Modeling is one of the richest source of design patterns. There are often many different ways to structure some data, each with its own impacts on flexibility and ease of evolution of the resulting data model. RDF modeling is, in essence, entity-relationship modeling and will already be familiar to many. But even so there are some graph data patterns and general RDF best practices that are useful to share. RDF modeling patterns can help answer questions ranging from the simple to the complex:
- How can we communicate a preferred label for a resource?
- How do we model complex relationships between resources?
- How do we structure data to get the most from a graph model?
Linked Data is intended to be published and shared: both privately within an enterprise and more openly on the web. There are a number of publishing patterns that can make data easier to discover, easier to consume, and more usefully inter-linked. Unlike modeling patterns—which emphasize the flexibility of an individual data model or data set—publishing patterns encourage thinking about data in a wider context, helping answer questions such as:
- How can we discover data associated with a web page?
- How can we integrate different datasets?
- How can we remove a dataset, or move it to a new location?
Data Management Patterns
When working with RDF data its often necessary to partition a dataset into smaller chunks known as named graphs. A named graph is just a set of RDF triples that has its own identifier. Named graphs have been available as a feature in many RDF databases and as part of the SPARQL query language for many years. They are a very powerful feature that, when applied, can make an RDF dataset much easier to maintain.
However, there are several different ways that a dataset could be broken down into graphs to make it more manageable, and the right approach depends on the needs of the individual application. Data management patterns help document these alternate approaches to using named graphs, addressing concerns such as:
- How do we track the source of some collection of RDF triples?

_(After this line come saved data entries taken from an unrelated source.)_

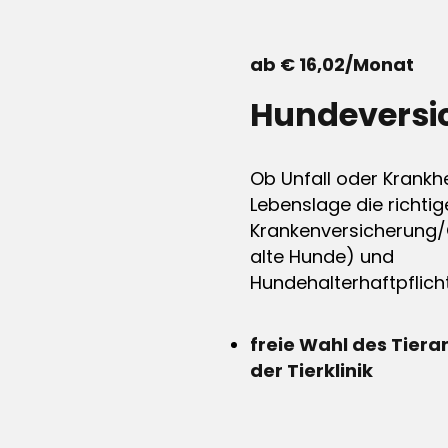
ab € 16,02/Monat
Hundeversi
Ob Unfall oder Krankhe
Lebenslage die richtig
Krankenversicherung/
alte Hunde) und
Hundehalterhaftpflicht
freie Wahl des Tiera
der Tierklinik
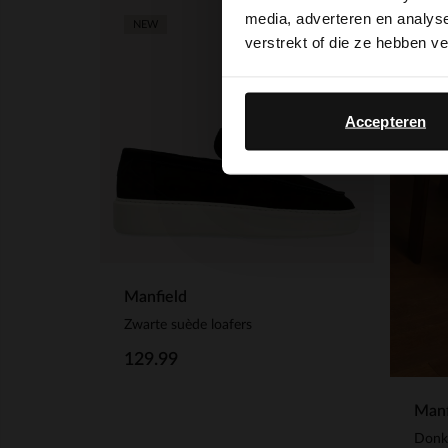
media, adverteren en analys
NEW
verstrekt of die ze hebben v
Accepteren
Manfield
Zwarte suède loafers
129.99
Manf
Donke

- How do we organize a triple store to make it easier to manage individual resources?
- How can we get a full description of a resource, regardless of how the data is organized into graphs?
There are plenty of great design patterns that cover software design and architecture in general. However, the flexibility of RDF and SPARQL—coupled with their integration with web technologies—offers a lot of extra opportunity for creating dynamic data-driven applications. These applications have some fundamentally different requirements from traditional software applications, and require new, different design patterns.
RDF application patterns cover a range of different topics including how to apply SPARQL to more than just querying of data, as well as how to take advantage of RDF extensibility and merging capabilities to parallelize applications and data retrieval. Application patterns can help answer questions such as:
- How can we validate or transform some RDF data using SPARQL?
- How can we improve performance of data loading or retrieval?
- How can we write applications to take advantage of new data, whilst being tolerant of missing data?
In this tutorial we've introduced the concept of a design pattern: a solution to a modeling or software design problem that is used to share knowledge and experience among developers. Design patterns complement tutorials and reference documentation by helping to share alternative approaches whilst also developing a shared vocabulary among practitioners. Design patterns have been successfully used for many years in many different areas.
Increasingly semantic web developers are starting to recognize the benefits of design patterns and how they can help share solutions that cover a wide range of different areas. These areas include creating good identifiers, data modeling, publishing data for re-use, managing large datasets, and building flexible semantic web software.
In future tutorials in this series we'll dig into each of these areas in more detail, exploring some of the key design patterns that can help you make the most of semantic web technology.